“What! not with all your means?” cried Tantaine, with a sneer.
“Laugh at me as much as you like; but out of the thirty servants in the Champdoce establishment, not one has been there more than ten years. Nor could I anywhere lay my hands upon one who had been in the Duke’s service in his youth. Once, however, as I was in the wineshop in the Rue de Varennes, I quite by chance heard allusion made to a woman who had been in the service of the Duke twenty-five years ago, and who was now in receipt of a small allowance from him. This woman was Caroline Schimmel. I easily found out her address, and set a watch on her.”
“And of what use will she be to you?”
“Very little, I fear. And yet the allowance looks as if she had at one time done something out of the way for her employers.
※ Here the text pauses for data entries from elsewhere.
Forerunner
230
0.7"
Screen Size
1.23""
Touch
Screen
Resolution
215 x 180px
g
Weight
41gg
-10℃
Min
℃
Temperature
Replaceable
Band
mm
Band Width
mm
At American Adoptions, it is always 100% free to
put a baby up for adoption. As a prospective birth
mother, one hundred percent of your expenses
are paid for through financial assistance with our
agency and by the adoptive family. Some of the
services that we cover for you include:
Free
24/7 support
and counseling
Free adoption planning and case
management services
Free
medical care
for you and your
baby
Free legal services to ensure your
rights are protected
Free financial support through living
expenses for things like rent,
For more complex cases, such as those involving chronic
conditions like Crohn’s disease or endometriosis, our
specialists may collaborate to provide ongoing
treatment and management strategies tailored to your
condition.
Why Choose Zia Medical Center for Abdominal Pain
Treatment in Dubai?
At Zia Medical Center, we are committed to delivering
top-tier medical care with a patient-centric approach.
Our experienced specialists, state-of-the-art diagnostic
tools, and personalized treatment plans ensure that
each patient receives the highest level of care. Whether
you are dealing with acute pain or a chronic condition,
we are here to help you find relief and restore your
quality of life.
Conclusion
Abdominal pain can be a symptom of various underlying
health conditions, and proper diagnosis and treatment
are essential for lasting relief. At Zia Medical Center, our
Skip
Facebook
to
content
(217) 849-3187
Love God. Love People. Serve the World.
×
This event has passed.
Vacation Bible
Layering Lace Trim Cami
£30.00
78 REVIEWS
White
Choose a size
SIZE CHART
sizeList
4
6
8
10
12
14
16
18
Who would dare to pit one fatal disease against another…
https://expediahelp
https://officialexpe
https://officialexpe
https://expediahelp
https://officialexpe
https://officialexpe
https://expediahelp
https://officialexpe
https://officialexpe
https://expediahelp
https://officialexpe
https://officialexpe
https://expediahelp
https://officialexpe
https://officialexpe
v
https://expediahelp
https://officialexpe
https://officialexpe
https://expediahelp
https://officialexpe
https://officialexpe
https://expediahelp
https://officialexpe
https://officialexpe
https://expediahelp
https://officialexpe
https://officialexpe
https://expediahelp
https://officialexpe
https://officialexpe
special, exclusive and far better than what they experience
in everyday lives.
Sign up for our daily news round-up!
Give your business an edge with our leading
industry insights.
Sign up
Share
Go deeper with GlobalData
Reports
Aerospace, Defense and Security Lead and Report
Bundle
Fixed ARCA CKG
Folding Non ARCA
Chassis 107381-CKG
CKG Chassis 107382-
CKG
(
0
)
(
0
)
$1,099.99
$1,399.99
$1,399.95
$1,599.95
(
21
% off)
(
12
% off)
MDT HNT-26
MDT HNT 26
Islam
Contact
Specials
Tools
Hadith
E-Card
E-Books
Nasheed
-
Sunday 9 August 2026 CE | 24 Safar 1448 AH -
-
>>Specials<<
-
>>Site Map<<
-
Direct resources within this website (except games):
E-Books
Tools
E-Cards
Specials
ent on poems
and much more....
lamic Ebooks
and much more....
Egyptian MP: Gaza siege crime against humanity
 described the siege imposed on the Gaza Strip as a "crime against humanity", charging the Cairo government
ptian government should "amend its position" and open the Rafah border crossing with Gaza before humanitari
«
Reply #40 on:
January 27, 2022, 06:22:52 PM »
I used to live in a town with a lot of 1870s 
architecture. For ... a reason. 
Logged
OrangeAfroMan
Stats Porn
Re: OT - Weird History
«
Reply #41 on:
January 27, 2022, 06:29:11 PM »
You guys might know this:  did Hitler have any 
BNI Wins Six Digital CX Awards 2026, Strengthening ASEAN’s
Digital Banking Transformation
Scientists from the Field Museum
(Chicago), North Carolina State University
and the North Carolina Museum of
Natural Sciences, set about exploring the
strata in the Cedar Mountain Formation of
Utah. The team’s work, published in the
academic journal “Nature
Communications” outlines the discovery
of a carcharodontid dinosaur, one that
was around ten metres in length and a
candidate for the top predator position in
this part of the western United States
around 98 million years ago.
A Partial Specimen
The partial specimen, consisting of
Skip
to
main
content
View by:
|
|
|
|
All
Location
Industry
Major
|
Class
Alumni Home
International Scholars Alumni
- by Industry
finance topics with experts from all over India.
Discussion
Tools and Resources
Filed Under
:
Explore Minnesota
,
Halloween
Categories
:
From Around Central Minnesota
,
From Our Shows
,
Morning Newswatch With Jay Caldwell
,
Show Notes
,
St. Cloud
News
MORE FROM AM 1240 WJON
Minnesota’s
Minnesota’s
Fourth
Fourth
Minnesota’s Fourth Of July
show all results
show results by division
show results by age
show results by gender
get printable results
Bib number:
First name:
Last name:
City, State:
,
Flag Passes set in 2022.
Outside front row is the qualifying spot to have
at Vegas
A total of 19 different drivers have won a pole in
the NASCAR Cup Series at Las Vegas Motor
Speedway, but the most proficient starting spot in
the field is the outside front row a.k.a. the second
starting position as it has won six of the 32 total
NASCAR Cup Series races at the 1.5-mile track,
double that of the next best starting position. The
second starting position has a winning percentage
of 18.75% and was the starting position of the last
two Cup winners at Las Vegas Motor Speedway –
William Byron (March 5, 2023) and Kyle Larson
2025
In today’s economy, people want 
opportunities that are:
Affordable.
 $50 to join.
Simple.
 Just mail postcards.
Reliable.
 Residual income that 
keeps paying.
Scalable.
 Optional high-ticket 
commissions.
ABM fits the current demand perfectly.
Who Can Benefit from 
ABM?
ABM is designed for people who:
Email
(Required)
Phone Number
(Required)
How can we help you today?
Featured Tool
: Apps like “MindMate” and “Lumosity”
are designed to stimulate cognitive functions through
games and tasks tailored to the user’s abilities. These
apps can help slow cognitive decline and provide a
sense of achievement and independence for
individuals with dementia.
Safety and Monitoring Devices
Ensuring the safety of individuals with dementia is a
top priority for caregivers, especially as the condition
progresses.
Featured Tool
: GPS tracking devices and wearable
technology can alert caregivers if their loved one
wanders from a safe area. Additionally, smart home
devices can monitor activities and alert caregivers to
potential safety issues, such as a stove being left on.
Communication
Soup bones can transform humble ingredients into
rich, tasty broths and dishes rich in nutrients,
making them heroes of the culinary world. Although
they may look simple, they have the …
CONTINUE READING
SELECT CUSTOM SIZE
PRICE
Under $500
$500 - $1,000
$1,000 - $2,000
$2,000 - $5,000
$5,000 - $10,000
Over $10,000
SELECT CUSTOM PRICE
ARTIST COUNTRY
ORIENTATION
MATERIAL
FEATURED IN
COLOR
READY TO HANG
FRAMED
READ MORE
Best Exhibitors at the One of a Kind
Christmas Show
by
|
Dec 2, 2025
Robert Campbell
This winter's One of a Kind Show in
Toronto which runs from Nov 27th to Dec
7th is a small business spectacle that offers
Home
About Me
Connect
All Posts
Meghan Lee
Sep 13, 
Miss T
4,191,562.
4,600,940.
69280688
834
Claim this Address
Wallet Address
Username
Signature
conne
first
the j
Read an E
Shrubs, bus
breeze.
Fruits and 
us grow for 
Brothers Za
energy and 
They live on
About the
Can it be that she has any knowledge of the birth of this natural child?”
“I don’t think much of your idea,” returned Tantaine carelessly.
“Since then,” continued Perpignan, “the Duke has never put in an appearance in my office.”
“But how about Catenac?”
“I have seen him three times.”
“Has he told you nothing more? Do you not even know in which hospital the child was placed?”
“No; and on my last visit I plainly told him that I was getting sick of all this mystery; and he said that he himself was tired, and was sorry that he had ever meddled in the affair.”